12.2 Outpatient vs Inpatient Settings

Much more known about inpatient safety epidemiology. Limited data available for outpatient settings. Outpatient ADEs: 21 per 100 patients per year. Generally lower severity than inpatient. More research needed on outpatient safety.

12.3 Culture of Safety

Organizational culture supporting safety reporting is essential. Leadership commitment required. Non-punitive environment encourages disclosure. Team training and simulation support safe practices.

13. KEY POINTS & CLINICAL PEARLS

Healthcare safety and quality improvement requires systematic approaches combining technology, team-based care, standardization, and appropriate incentives.

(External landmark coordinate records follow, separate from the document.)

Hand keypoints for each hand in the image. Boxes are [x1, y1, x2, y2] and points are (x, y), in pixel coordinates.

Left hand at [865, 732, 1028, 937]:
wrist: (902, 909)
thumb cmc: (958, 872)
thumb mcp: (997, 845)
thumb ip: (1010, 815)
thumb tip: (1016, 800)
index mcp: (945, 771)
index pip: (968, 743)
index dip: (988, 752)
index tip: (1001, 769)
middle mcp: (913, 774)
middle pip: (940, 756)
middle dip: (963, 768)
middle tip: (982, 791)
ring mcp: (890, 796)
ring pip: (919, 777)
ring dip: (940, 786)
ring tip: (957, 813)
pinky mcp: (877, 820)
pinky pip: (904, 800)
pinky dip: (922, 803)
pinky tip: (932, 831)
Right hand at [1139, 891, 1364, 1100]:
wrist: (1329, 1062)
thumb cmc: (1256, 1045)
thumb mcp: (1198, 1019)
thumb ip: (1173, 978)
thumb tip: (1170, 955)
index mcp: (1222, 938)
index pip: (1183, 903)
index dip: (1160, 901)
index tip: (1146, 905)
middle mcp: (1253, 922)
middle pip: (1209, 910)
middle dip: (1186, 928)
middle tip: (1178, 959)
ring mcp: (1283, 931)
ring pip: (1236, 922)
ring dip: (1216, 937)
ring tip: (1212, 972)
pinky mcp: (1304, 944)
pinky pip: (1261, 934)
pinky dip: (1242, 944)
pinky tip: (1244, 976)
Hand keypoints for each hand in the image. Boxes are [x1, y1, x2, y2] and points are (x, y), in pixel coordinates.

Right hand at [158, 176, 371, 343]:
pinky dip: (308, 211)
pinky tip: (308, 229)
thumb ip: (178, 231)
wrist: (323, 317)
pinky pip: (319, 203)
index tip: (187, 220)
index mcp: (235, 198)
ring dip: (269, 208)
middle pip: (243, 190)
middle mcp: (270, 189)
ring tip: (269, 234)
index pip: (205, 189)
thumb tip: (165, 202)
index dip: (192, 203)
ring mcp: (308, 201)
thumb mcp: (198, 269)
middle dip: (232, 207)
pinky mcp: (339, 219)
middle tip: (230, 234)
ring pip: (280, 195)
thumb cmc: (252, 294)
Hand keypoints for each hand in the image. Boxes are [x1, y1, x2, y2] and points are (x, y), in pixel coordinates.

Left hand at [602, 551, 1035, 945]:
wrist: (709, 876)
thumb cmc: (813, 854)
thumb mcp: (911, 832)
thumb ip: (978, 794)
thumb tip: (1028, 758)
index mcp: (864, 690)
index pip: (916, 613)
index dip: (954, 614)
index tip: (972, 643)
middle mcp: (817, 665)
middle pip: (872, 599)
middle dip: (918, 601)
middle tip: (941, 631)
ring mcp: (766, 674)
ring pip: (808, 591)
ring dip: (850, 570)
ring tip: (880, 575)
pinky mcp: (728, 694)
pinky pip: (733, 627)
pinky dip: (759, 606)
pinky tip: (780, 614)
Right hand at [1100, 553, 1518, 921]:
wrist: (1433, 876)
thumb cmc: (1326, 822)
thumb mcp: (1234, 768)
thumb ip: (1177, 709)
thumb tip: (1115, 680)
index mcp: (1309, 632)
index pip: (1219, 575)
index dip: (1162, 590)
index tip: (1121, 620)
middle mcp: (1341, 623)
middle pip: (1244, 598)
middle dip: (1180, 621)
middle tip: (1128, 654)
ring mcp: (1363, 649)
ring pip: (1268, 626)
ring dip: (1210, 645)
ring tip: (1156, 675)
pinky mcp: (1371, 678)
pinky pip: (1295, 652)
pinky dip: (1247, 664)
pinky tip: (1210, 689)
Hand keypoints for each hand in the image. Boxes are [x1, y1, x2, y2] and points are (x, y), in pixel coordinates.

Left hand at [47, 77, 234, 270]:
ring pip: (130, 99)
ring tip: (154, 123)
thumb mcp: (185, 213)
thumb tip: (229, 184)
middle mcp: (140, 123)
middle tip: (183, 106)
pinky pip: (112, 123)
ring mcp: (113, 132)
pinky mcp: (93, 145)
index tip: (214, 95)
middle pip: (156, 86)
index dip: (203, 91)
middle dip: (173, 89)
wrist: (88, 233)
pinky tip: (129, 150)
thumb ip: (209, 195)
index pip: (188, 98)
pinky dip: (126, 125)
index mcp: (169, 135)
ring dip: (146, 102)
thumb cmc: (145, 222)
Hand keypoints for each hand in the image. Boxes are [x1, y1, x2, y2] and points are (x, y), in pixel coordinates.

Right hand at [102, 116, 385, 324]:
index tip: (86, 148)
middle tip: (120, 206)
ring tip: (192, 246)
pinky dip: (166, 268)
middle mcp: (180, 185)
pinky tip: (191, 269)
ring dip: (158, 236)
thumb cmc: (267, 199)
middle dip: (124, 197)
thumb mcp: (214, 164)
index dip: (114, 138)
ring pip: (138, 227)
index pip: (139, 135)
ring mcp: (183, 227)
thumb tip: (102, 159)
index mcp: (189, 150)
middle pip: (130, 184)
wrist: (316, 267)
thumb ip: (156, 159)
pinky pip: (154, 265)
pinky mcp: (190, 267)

Summary: Evidence-Based Safety Interventions

Intervention Target Evidence Level Implementation Status
CPOE with CDS Medication errors Strong (55% reduction) >95% US hospitals
Checklists for CLABSI Central line infections Strong (dramatic reduction) Widely implemented
Checklists for VAP Ventilator pneumonia Strong Widely implemented
Bar coding Medication errors Promising Increasing adoption
Structured handoffs Transition errors Strong Variable implementation
Smart pumps IV medication errors Moderate Common in ICUs
Work hour limits Fatigue-related errors Moderate Mandated (ACGME)

13.1 Safety Key Points

  1. Nearly one in four hospitalized patients experiences harm—safety improvement is urgent. 2. Most errors result from system failures, not individual negligence—design better systems. 3. Slips and mistakes require different prevention strategies. 4. CPOE with decision support reduces serious medication errors by 55%. 5. Checklists have dramatically reduced catheter infections and VAP in ICUs. 6. Spontaneous reporting captures only ~5% of adverse events—better measurement needed. 7. Transitions of care represent particularly vulnerable periods.

13.2 Quality Key Points

  1. US patients receive only 55% of recommended care—quality improvement opportunity is substantial. 2. Structure, process, and outcome measures each have value and limitations. 3. The Chronic Care Model emphasizes team-based care and patient engagement. 4. Continuous quality improvement with PDCA cycles enables rapid process improvement. 5. Pay-for-performance incentives need to be sufficient (>1-2%) to drive change. 6. Public reporting influences provider behavior even if patients don't use the data. 7. Electronic clinical quality measures from EHRs are replacing claims-based measures.

13.3 Clinical Pearls

  • Report all safety events—each is a learning opportunity for the system.
  • Use checklists consistently—they work by ensuring all steps are completed.
  • The 80-hour workweek addresses total hours but not extended shifts, the primary fatigue risk.
  • Structured handoffs (e.g., I-PASS) reduce errors during care transitions.
  • For chronic diseases, patient self-management support is as important as clinical interventions.
  • Volume-outcome relationships exist for surgical procedures—consider referral for complex cases.
  • Good process doesn't guarantee good outcomes—communicate uncertainty to patients.
  • Quality metrics can be 'gamed'—focus on genuine improvement, not just measurement.